Work order: Extract all records. Keep each one exact.

☆ ☆ ☆ ☆ ☆ ☆ ☆

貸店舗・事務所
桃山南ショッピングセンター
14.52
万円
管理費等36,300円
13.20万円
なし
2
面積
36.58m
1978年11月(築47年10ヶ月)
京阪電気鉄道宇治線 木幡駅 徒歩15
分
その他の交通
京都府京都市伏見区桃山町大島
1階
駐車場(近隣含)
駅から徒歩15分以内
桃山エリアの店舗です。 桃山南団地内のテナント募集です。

☆ ☆ ☆ ☆ ☆ ☆ ☆

Written answer:
貸店舗・事務所
桃山南ショッピングセンター
14.52
万円
管理費等36,300円
13.20万円
なし
2
面積
36.58m
1978年11月(築47年10ヶ月)
京阪電気鉄道宇治線 木幡駅 徒歩15
分
その他の交通
京都府京都市伏見区桃山町大島
1階
駐車場(近隣含)
駅から徒歩15分以内
桃山エリアの店舗です。 桃山南団地内のテナント募集です。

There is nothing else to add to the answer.